PS – Nie, nie dla niespodziewanego gościa, ale dla tego, który odszedł tak cicho ….. Tato – DZIĘKUJĘ. Stoliki będą wspomnieniem….. I dowodem miłości….. Odnowiłeś je perfekcyjnie. Z miłości dla mnie i z czułości dla drewna.

MESSAGE juz 9?

MDK

Mój Drogi Kumplu

Dawno nie pisałam do Ciebie…. czas tak szybko mija

i przemija.

Spotkaliśmy się w niedzielę, a to już druga niedziela minęła…..

Ja piszę list, którego nie przeczytasz, bo nie lubisz internetu……..

A wiesz, że możemy się już nie  spotkać ponownie?

Co myślisz o takich drobnych gestach, zachowaniach? Lubiłam je w Twoim wykonaniu…. Buziak na powitanie, dłoń na twarzy, karteczki z serduszkami…..

DROBIAZGI

Łapię się na drobiazgach. Takich okruchach. Nawet tego nie zauważałam, bo zawsze były. Były obecne w moim życiu.
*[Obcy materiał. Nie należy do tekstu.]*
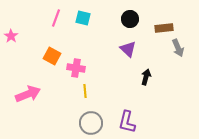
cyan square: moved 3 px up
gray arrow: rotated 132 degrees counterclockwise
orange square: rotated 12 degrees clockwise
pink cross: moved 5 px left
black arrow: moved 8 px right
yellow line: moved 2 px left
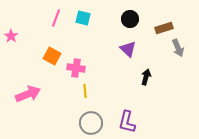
brown rectangle: rotated 12 degrees counterclockwise
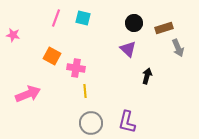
black circle: moved 4 px right, 4 px down
pink star: moved 2 px right, 1 px up; rotated 24 degrees counterclockwise
black arrow: moved 1 px right, 1 px up
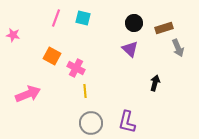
purple triangle: moved 2 px right
pink cross: rotated 18 degrees clockwise
black arrow: moved 8 px right, 7 px down
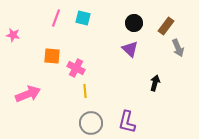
brown rectangle: moved 2 px right, 2 px up; rotated 36 degrees counterclockwise
orange square: rotated 24 degrees counterclockwise
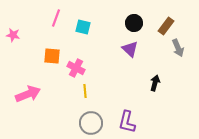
cyan square: moved 9 px down
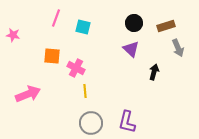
brown rectangle: rotated 36 degrees clockwise
purple triangle: moved 1 px right
black arrow: moved 1 px left, 11 px up
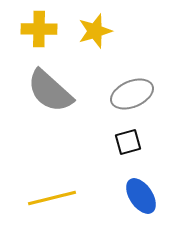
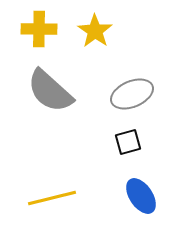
yellow star: rotated 20 degrees counterclockwise
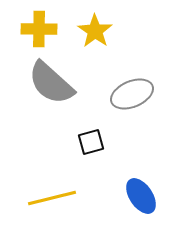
gray semicircle: moved 1 px right, 8 px up
black square: moved 37 px left
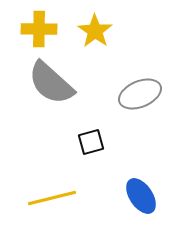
gray ellipse: moved 8 px right
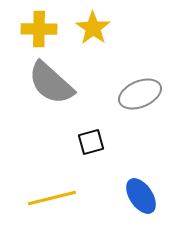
yellow star: moved 2 px left, 3 px up
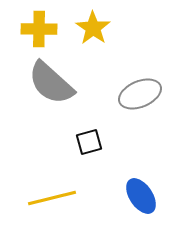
black square: moved 2 px left
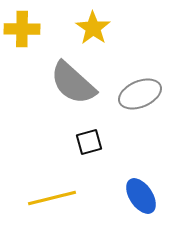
yellow cross: moved 17 px left
gray semicircle: moved 22 px right
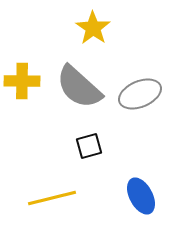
yellow cross: moved 52 px down
gray semicircle: moved 6 px right, 4 px down
black square: moved 4 px down
blue ellipse: rotated 6 degrees clockwise
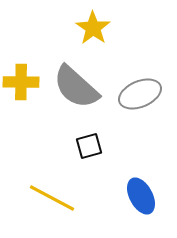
yellow cross: moved 1 px left, 1 px down
gray semicircle: moved 3 px left
yellow line: rotated 42 degrees clockwise
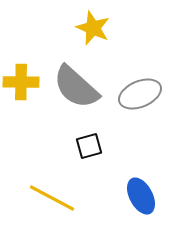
yellow star: rotated 12 degrees counterclockwise
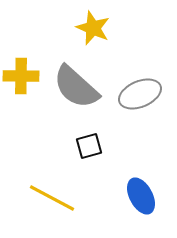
yellow cross: moved 6 px up
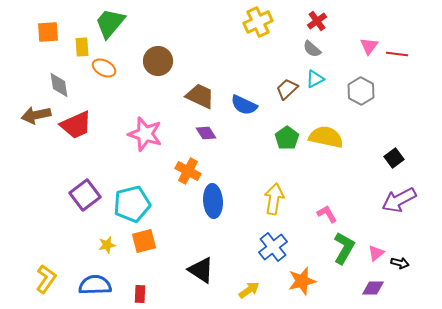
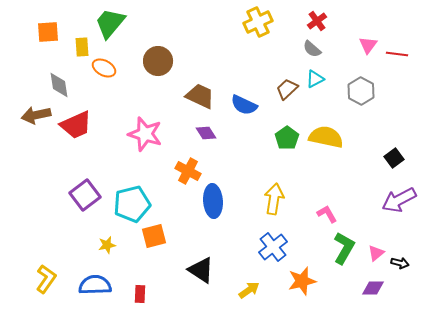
pink triangle at (369, 46): moved 1 px left, 1 px up
orange square at (144, 241): moved 10 px right, 5 px up
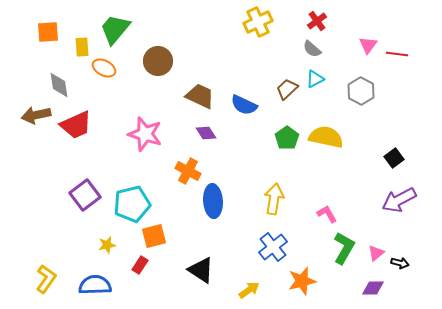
green trapezoid at (110, 23): moved 5 px right, 6 px down
red rectangle at (140, 294): moved 29 px up; rotated 30 degrees clockwise
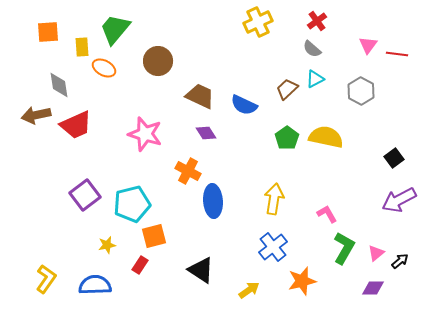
black arrow at (400, 263): moved 2 px up; rotated 54 degrees counterclockwise
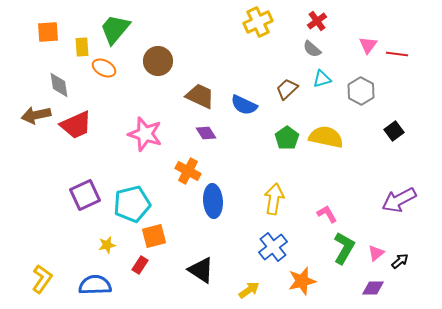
cyan triangle at (315, 79): moved 7 px right; rotated 12 degrees clockwise
black square at (394, 158): moved 27 px up
purple square at (85, 195): rotated 12 degrees clockwise
yellow L-shape at (46, 279): moved 4 px left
Nawet ich nie rejestrowałam, nie pamiętałam o nich. Zawsze były i nie doceniałam ich znaczenia. Zupełnie inaczej postrzegam świat. Realnie, czy nie realnie? Niepoprawna optymistka…..Otaczają mnie przedmioty, którym ktoś inny nadawał życie, ja tylko je użytkowałam. Były, są przyzwyczaiłam się do nich. Okruchy miłości, okruchy uczucia. Ale ułatwiały i uprzyjemniały życie codzienne. Zapach zapastowanej podłogi, wytrzepana wycieraczka, posprzątany balkon, podlana oliwka, wyrzucone śmieci…. Mogłabym jeszcze wymienić całą listę, niekończącą się …….
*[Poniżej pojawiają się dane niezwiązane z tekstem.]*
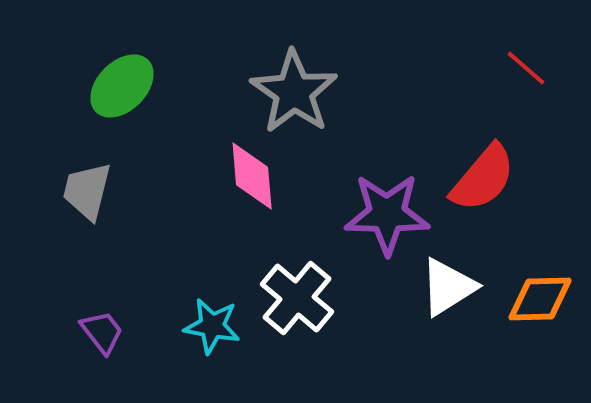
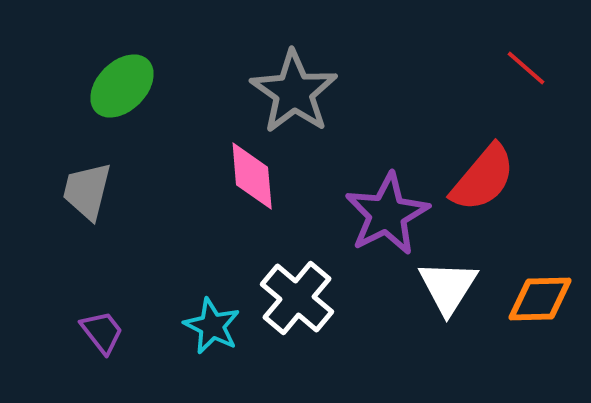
purple star: rotated 28 degrees counterclockwise
white triangle: rotated 26 degrees counterclockwise
cyan star: rotated 16 degrees clockwise
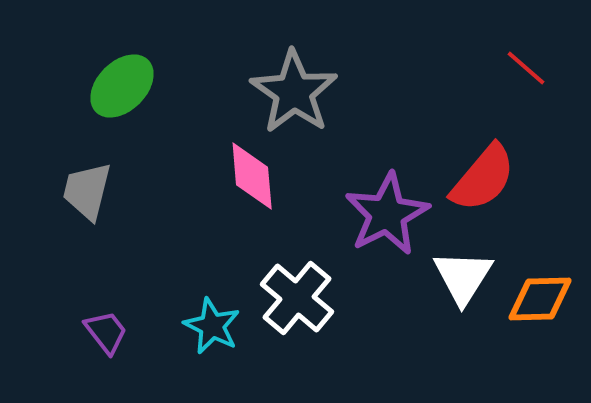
white triangle: moved 15 px right, 10 px up
purple trapezoid: moved 4 px right
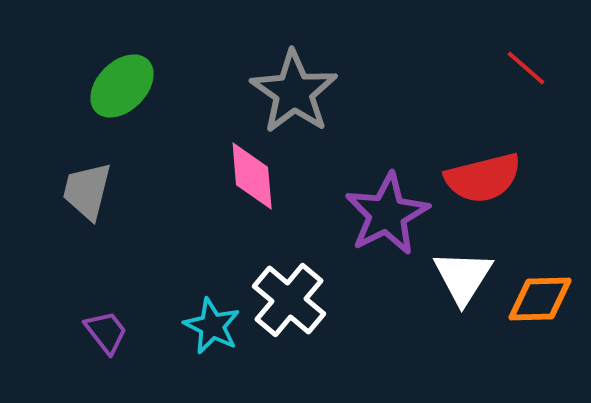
red semicircle: rotated 36 degrees clockwise
white cross: moved 8 px left, 2 px down
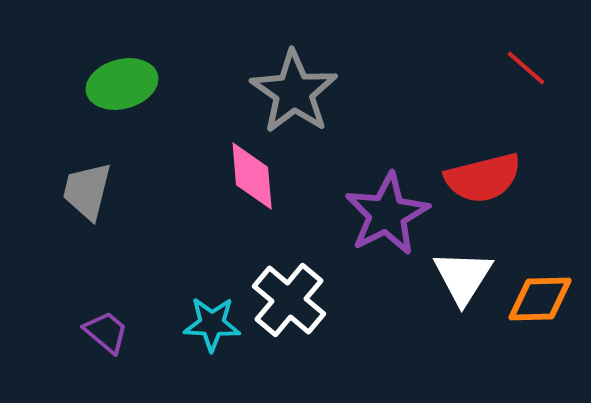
green ellipse: moved 2 px up; rotated 30 degrees clockwise
cyan star: moved 2 px up; rotated 24 degrees counterclockwise
purple trapezoid: rotated 12 degrees counterclockwise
Teraz sama muszę się tymi drobiazgami zająć, nauczyć się o nie dbać. Albo pamiętać o nich. Co chwila, kolejny przypomina o swoim istnieniu. Próbuję ułożyć swoje życie na nowo. Z tych drobiazgów.  I tak sobie myślę. że często o nich zapominamy, podobnie, jak o gestach – uścisk ręki, uśmiech, Dzień dobry,…. co słychać …… miłego wieczoru, miłego dnia.

Przytulenie i otulenie, pogłaskanie. Drobiazgi.  Ale jakże ważne…. Moje życie składa się z takich drobnostek. Zbieram je, jak paciorki, patyki. Mój ulubiony autor Jonathan Carroll pisał o zaślubinach patyków. – jeśli spotka Cię coś wyjątkowego to znajdź patyk i zapisz na nim to wydarzenie. A ja swój zbiór buduję z drobinek-ociupinek. Okruchy życia? Może tak można je nazwać. Dla mnie niezwykle ważne. Proste słowo, drobny gest nieraz więcej znaczą niż wielkie zdarzenia, wydarzenia. I nawet często nie zdajemy sobie z tego sprawy. Przytrzymanie windy, uchylenie drzwi, uśmiech i …. lepiej zaczyna się dzień.
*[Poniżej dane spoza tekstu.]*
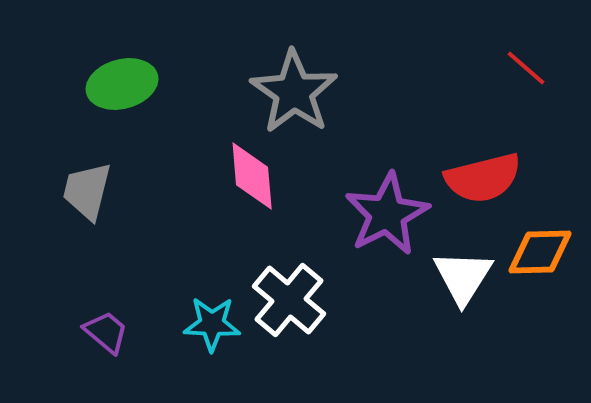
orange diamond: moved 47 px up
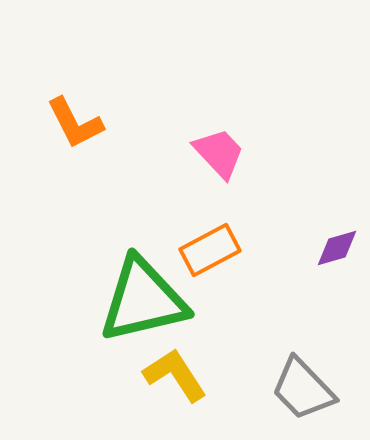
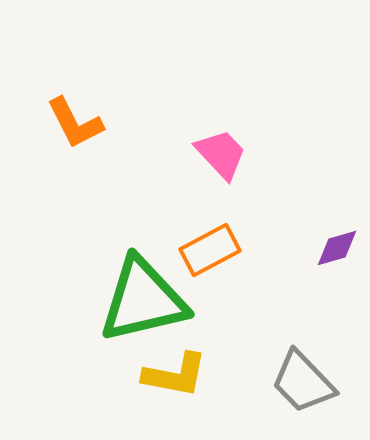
pink trapezoid: moved 2 px right, 1 px down
yellow L-shape: rotated 134 degrees clockwise
gray trapezoid: moved 7 px up
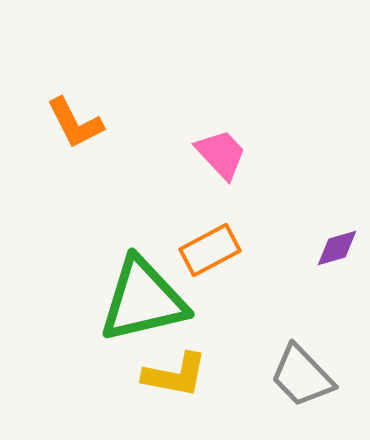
gray trapezoid: moved 1 px left, 6 px up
Polubiłam te swoje drobiazgi, okruszki. Tak, jak wróble karmione przez naszą rodzinę ziarenkami. Bo często o taki drobiazg rozbija się coś poważniejszego. Bo zapominamy o tym drobiazgu. A dla wielu osób nasz drobiazg nie jest drobiazgiem. Jest centrum wszechświata. jest najważniejszy w ich życiu. My to pomijamy, nie zauważamy. A może warto nieraz zatrzymać się i pomyśleć. Podam rękę, pomogę wsiąść do tramwaju, przepuszczę kogoś w kolejce do kasy…. Lub po prostu uśmiechnę się. Wyślę SMSa z emotikonom… i może komuś zrobi się cieplej, milej…

Naklejka Pixerstick Smiley - znak zapytania - Znaki i symbole

MESSAGE 8

MDK – może tak zacznę

………………………….

NIE WIEM

MDK  nie wiem,

… BO NIE WIEM.. zawsze wiedziałam. A teraz NiE WIEM…  uwikłana w różne sytuacje, projekty, zależności. Chciałam takiej maleńkiej, na miarę możliwości wolności. Sama decyduję, co i kiedy robię. Ale teraz już wiem, że nie decyduję. Plątam się, wikłam w jakieś dziwne uzależnienia, relacje. Nawet nie partnerskie.

Jest mi z tym źle. Może powinnam zacząć tzw. „świąteczne porządki”? Wyprostować to wszystko, albo chociaż kilka spraw? Bo na razie są zadrą, która boli, uwiera. I kłuje. Wiem – wymaga to dużej dyscypliny i stanowczości, której teraz mi coraz częściej brakuje…. Nie mogę odnaleźć w sobie tej energii przewodniczącej klasy, harcerki, która przenosiła góry. wtedy wszystko było łatwe i proste… Wszystko było możliwe..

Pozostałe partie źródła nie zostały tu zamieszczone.